EXCEPT FOR BODILY INJURY, SELLER WILL NOT BE LIABLE WITH RESPECT TO ANY SUBJECT MATTER OF THIS AGREEMENT UNDER ANY CONTRACT, NEGLIGENCE, STRICT LIABILITY OR OTHER LEGAL OR EQUITABLE THEORY FOR (I) ANY AMOUNTS IN EXCESS IN THE AGGREGATE OF THE AMOUNTS PAID TO SELLER HEREUNDER OR (II) ANY INCIDENTAL OR CONSEQUENTIAL DAMAGES, OR (III) COST OF PROCUREMENT OF SUBSTITUTE GOODS, TECHNOLOGY OR SERVICES. SELLER SHALL HAVE NO LIABILITY FOR ANY FAILURE OR DELAY DUE TO MATTERS BEYOND ITS REASONABLE CONTROL OR FOR ANY ALLOCATION OF PRODUCTS BETWEEN ITS CUSTOMERS IN THE EVENT OF A SHORTAGE.

 10. SAFETY

BUYER WILL ISOLATE THE PRODUCTS FROM HUMANS, ANIMALS AND THE ENVIRONMENT BEFORE, DURING AND AFTER USE AND, NOTWITHSTANDING ANYTHING ELSE, WILL INDEMNIFY SELLER FROM ANY DAMAGES, LIABILITY, COST, EXPENSE OR ATTORNEY FEES IN CONNECTION WITH ANY ALLEGATION OF OR RELATING TO EXPOSURE OF HUMANS, ANIMALS OR THE ENVIRONMENT TO THE PRODUCTS, INCLUDING, WITHOUT LIMITATION, ANY BODILY INJURY.

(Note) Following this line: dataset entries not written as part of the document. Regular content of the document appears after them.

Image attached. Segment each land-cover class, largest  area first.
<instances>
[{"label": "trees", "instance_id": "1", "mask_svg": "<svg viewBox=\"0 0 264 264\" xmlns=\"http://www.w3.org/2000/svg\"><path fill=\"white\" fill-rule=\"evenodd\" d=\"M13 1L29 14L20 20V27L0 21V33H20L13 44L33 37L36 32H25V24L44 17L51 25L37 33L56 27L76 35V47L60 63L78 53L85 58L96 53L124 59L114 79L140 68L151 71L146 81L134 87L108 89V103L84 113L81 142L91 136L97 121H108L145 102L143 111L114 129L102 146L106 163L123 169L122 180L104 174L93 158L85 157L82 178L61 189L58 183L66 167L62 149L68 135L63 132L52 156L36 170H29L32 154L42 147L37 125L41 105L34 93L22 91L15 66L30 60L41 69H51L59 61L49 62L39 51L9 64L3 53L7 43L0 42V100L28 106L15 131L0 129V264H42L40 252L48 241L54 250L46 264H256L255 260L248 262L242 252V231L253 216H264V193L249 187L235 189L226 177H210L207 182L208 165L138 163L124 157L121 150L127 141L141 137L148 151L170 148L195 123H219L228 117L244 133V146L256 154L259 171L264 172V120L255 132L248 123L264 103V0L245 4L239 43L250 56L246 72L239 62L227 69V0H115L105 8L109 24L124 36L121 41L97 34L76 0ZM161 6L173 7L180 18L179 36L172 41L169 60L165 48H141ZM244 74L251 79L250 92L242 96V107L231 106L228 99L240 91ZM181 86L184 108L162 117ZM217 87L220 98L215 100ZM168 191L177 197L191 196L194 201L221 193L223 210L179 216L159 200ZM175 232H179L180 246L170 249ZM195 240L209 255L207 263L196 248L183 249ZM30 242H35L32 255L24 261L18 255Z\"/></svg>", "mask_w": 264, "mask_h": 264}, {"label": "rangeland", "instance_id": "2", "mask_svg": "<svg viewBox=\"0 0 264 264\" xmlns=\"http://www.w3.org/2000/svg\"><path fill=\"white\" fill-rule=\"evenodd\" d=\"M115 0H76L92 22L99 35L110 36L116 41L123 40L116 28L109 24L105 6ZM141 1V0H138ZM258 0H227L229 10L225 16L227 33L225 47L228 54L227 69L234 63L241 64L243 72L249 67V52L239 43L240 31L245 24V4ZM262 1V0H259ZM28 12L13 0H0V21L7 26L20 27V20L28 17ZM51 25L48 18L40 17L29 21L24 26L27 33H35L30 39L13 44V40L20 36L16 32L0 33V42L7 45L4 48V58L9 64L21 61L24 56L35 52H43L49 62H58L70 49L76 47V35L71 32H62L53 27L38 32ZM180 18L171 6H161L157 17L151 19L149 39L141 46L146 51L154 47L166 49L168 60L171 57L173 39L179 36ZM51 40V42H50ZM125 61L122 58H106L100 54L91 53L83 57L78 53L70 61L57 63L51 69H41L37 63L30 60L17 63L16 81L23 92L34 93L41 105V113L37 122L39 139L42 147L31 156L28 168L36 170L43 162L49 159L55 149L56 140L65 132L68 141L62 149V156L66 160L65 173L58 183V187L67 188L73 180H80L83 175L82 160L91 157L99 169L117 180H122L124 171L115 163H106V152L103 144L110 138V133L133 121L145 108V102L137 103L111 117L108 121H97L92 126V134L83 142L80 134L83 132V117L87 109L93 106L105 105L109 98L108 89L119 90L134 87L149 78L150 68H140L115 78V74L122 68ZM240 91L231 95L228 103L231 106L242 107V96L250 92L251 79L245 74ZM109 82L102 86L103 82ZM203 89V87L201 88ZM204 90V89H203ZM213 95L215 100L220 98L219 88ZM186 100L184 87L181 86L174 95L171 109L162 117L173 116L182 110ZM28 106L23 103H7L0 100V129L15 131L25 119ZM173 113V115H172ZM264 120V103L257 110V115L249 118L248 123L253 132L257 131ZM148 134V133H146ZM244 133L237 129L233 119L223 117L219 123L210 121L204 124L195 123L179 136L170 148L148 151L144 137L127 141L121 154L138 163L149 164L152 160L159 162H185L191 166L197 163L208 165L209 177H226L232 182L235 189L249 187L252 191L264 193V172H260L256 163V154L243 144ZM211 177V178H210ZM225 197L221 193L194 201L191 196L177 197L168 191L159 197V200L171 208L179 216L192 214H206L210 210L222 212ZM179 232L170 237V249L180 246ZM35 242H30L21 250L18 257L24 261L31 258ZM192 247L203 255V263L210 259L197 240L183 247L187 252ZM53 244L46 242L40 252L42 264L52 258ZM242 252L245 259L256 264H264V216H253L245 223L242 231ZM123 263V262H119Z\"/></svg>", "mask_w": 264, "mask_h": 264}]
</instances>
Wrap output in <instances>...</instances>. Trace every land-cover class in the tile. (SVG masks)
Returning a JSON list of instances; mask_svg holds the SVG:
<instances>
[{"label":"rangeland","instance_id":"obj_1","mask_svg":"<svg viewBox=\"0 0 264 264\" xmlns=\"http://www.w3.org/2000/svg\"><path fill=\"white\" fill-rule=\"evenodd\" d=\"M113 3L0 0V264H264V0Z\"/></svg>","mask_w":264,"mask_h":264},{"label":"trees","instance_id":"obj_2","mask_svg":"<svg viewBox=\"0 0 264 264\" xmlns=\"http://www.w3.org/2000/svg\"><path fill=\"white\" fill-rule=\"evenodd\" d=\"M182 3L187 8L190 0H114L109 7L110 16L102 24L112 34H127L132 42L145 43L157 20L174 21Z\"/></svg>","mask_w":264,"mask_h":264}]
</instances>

 11. FCPA and Export Control

Buyer shall comply with the U.S. Foreign Corrupt Practices Act (regarding, among other things, payments to government officials) and all export laws and restrictions and regulations of the Department of Commerce, the United States Department of Treasury Office of Foreign Assets Control (“OFAC”), or other United States or foreign agency or authority, and not export, or allow the export or re-export of any Product (or any product incorporating such Product) in violation of any such restrictions, laws or regulations (including, without limitation, export or re-export to destinations prohibited either in Country Groups Q, S, W, Y or Z country specified in the then current Supplement No. 1 to Section 770 of the U.S. Export Administration Regulations (or any successor supplement or regulations), or the OFAC regulations found at 31 C.F.R. 500 et seq.)

 12. General

Seller may assign this Agreement in whole or in part. The failure of either Buyer or Seller to enforce its rights under this Agreement at any time for any period shall not be construed as a waiver of such rights. This Agreement supersedes all proposals, oral or written, all negotiations, conversations, or discussions between or among parties relating to the subject matter of this Agreement and all past dealing or industry custom. Seller at its sole discretion may update and publish the Terms of this Agreement from time to time, after which such updated Terms shall be the only terms and conditions in force and effect regarding this Agreement. In the event that any provision of this Agreement shall be determined to be illegal or unenforceable, that provision will be limited or eliminated to the minimum extent necessary so that this Agreement shall otherwise remain in full force and effect and enforceable. This Agreement shall be governed by and construed in accordance with the laws of the State of Iowa (without regard to the conflicts of laws provisions thereof or the UN Convention on the International Sale of Goods). Buyer and Seller expressly consent to the jurisdiction and venue of the state and federal courts sitting in the State of Iowa with respect to any dispute arising from this Agreement. In any action or proceeding to enforce rights under this Agreement, the prevailing party will be entitled to recover costs and attorneys fees.